Ulta Is Betting Open Standards Can Beat Amazon at AI Shopping
Ulta is running the first live test of whether open-standard AI shopping can challenge Amazon. The precedent is not encouraging: Walmart tried something similar one month ago and conversion rates ran three times lower than its own website.

When Ulta Beauty and Google unveiled their Gemini-powered shopping partnership this week, the press release read like every other AI retail announcement: personalized recommendations, seamless checkout, the future of beauty discovery. Flip past the quotes from chief merchandising officers and you find something more durable underneath. The deal runs on something called the Universal Commerce Protocol, a technical standard that its architects — Google and Shopify — are positioning as the connective tissue for a new kind of shopping.
UCP is an open standard: any retailer, any platform, any AI agent can build against it without licensing a proprietary system. Twenty-plus retailers and platforms have endorsed it so far, according to Shopify's documentation. That is what makes this week's announcement the first live test of whether the open-standard model can produce results comparable to what a single company controlling the full stack can deliver on its own.
The pressure point is Walmart. One month before Ulta announced its Gemini integration, Walmart ended its partnership with OpenAI's Instant Checkout feature. Conversion rates ran roughly three times lower than on Walmart.com directly, The Street reported, citing accuracy and integration problems. Walmart replaced the OpenAI checkout with its own agent, Sparky, embedded in ChatGPT and Gemini instead of letting OpenAI handle the transaction end-to-end. The structural lesson from that failure is what the UCP coalition is built to address: UCP is designed to keep the retailer as the merchant of record, with orders flowing into their own systems rather than being intermediated by the platform.
The Amazon comparison is the one the industry watches most closely. Amazon's Rufus agent drove a 90 percent increase in shopping sessions from October through Black Friday last year, according to Marketing Week, while non-Rufus sessions on Amazon grew just 8 percent. Rufus works because Amazon controls the product catalog, the checkout, and the AI. It is vertical integration executing as designed. The UCP model is the explicit alternative: keep the merchant in the middle, let the AI handle discovery and checkout facilitation, and see if the results hold.
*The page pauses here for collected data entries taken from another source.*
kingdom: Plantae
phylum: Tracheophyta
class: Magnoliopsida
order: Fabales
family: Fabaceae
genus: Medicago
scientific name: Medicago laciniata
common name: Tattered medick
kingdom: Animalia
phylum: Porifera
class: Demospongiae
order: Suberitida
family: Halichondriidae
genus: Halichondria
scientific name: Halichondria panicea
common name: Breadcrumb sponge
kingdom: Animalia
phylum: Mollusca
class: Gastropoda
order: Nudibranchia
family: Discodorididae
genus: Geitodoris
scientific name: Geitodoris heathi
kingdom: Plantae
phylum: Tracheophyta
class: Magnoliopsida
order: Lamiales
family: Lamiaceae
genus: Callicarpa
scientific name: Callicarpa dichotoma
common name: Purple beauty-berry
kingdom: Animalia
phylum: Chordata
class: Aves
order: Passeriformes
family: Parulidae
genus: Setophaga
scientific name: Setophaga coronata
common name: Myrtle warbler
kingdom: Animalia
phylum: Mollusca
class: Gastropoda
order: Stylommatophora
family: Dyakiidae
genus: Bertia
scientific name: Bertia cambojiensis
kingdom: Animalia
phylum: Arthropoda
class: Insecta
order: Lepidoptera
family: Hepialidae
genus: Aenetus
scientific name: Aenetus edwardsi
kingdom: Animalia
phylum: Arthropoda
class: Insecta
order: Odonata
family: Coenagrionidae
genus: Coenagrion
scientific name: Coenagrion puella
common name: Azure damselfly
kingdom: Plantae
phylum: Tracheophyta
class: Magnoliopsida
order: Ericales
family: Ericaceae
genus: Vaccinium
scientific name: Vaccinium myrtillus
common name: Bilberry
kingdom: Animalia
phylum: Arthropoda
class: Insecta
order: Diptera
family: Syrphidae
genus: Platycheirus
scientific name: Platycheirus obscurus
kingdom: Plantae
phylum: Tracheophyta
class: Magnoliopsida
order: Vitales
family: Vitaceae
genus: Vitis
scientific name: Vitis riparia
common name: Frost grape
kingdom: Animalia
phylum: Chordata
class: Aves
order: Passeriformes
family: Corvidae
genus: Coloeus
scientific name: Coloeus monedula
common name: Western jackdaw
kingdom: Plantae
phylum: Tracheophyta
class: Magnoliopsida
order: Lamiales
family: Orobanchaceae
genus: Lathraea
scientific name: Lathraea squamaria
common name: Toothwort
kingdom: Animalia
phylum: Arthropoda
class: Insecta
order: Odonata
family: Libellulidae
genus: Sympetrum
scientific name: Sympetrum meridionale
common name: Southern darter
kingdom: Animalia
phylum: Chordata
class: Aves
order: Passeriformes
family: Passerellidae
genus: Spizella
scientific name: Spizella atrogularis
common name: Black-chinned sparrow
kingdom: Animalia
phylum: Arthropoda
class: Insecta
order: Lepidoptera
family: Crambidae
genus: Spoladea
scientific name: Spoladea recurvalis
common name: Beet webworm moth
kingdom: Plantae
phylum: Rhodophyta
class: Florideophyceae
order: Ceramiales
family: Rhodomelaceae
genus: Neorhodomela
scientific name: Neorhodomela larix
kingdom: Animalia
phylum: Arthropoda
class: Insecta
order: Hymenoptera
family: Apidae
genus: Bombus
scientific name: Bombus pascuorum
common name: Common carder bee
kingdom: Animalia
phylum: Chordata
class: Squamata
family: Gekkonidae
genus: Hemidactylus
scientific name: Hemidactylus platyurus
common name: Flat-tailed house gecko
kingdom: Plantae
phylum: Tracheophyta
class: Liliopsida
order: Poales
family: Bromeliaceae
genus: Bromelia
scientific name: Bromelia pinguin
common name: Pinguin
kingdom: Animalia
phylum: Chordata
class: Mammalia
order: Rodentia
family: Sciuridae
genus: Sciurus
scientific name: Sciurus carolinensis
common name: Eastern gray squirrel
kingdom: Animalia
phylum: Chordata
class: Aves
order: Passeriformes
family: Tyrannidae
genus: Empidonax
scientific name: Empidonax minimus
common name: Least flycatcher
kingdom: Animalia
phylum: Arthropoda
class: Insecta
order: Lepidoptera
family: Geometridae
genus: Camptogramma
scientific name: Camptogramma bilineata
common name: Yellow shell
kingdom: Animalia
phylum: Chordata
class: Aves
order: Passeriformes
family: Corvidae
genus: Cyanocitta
The consumer trust question is the other load-bearing variable. Sixty-four percent of shoppers say they need at least one safeguard — a money-back guarantee, a confirmation step — before letting an AI agent complete a purchase on their behalf, according to Marketing Week, citing a Harvard Business Review study. Beauty is an intimate category: skin care routines, color matching, fragrance preferences. Convincing someone to let an algorithm buy their moisturizer is a different challenge than convincing them to let it reorder batteries.
Ulta is deploying to 46 million loyalty members, according to the companies' joint announcement, giving the partnership the largest real-world test bed for consumer comfort with AI purchasing that the open-standard model has seen. No conversion data exists yet — the rollout happens over the next month. That absence is the honest version of this story: the infrastructure is assembled, the retailers are lined up, but nobody has yet demonstrated that an open protocol can convert at rates that justify the build.
What happens next is fairly straightforward to sketch. If Ulta's numbers look like Walmart's, the UCP coalition takes a credibility hit right as Amazon's Rufus extends its lead. If the numbers hold, Google and Shopify have a proof-of-concept for the interoperability play that Amazon cannot match without abandoning its own commerce infrastructure — a tradeoff Amazon shows no sign of making.